Today the organisation continues its work in Africa by creating alliances with different partners. Their current projects include training in embroidery, media, animal rearing and farming projects. By delivering training and business financing the organization tries to reach its goal to improve economic outcomes for whole households.

=== Youth Development ===
Ripples Foundation has run several youth projects in Gravesend with local schools to encourage community cohesion through cultural awareness. Ripples has furthermore, in partnership with Promasidor, provided materials needed for playing sports to Cowbell Football Academy in Nigeria. The items, which include leather balls, jerseys, boots, keeper gloves, water bottles, and sports pumps, were presented to the Academy at the Main Bowl of the National Stadium SurulereLinagos on Saturday, February 21, 2015. Twenty-four secondary schools of over 500 students benefited from the donation, supporting children who were interested in the game but could not afford equipment, and keeping them off the streets by engaging them in a meaningful sporting activity with the potential to develop their character. The organization has also provided materials for education and health care for children in communities in Nigeria.
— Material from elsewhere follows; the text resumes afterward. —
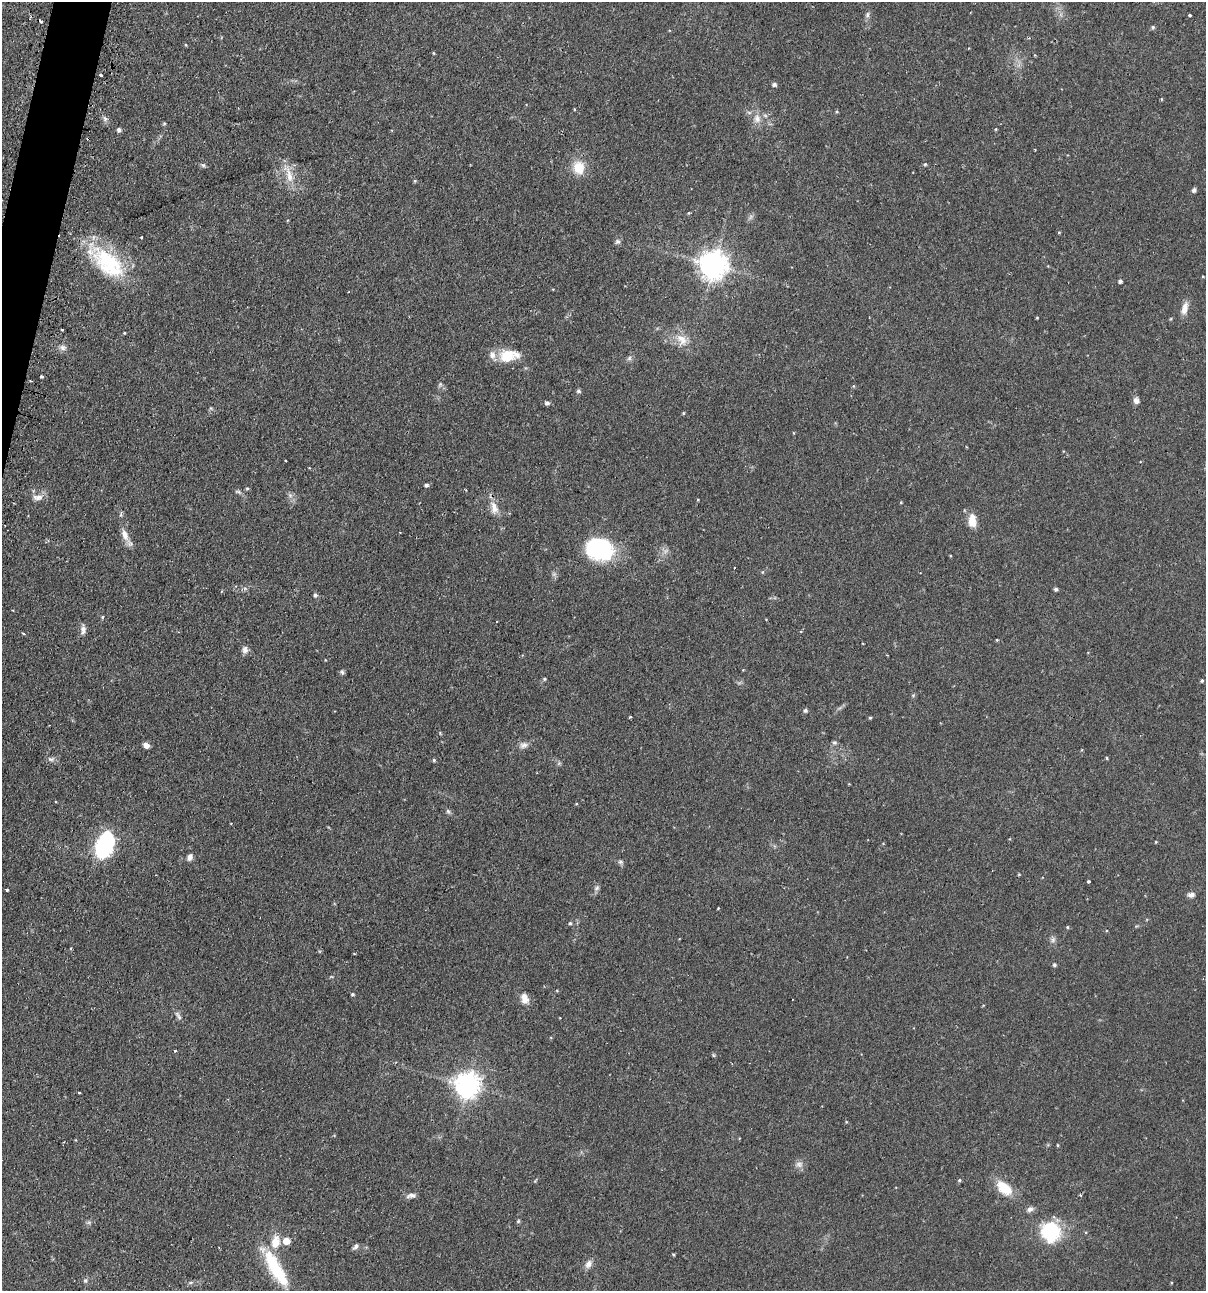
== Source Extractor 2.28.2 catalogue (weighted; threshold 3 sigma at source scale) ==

Ripples Foundation currently runs training Programmes for young people in Africa to improve their media skills and their embroidery skills to become more employable.

=== Community Development ===
Ripples Foundation's programs tackle issues that are faced by African women and their children every day, such as hunger and lack of medical care, and work to improve their living conditions and alleviate poverty in their community. Ripples Foundation also runs a yearly event in the sponsored villages to provide medical equipment and medicines for the community.

=== Akomi brand ===

In 2015, Ripples Foundation established Ripples Trading and the Akomi brand in order to protect African village women's businesses and make sure that the products, made thanks to the Women's Enterprise Programme, can get a fair price within the global market. Indeed, all Akomi products are grown and processed by women living in small African villages. Proceeds from the sales of Akomi products are given directly to the women who produce them and will be invested back into their enterprises, or used to provide their children and communities with essential medical care and food. Women are producing and selling natural products such as shea butter, moringa oil, dry fish, cocoa butter or black soap.

In May 2016, Ripples Foundation started to launch the Akomi products on the United Kingdom market.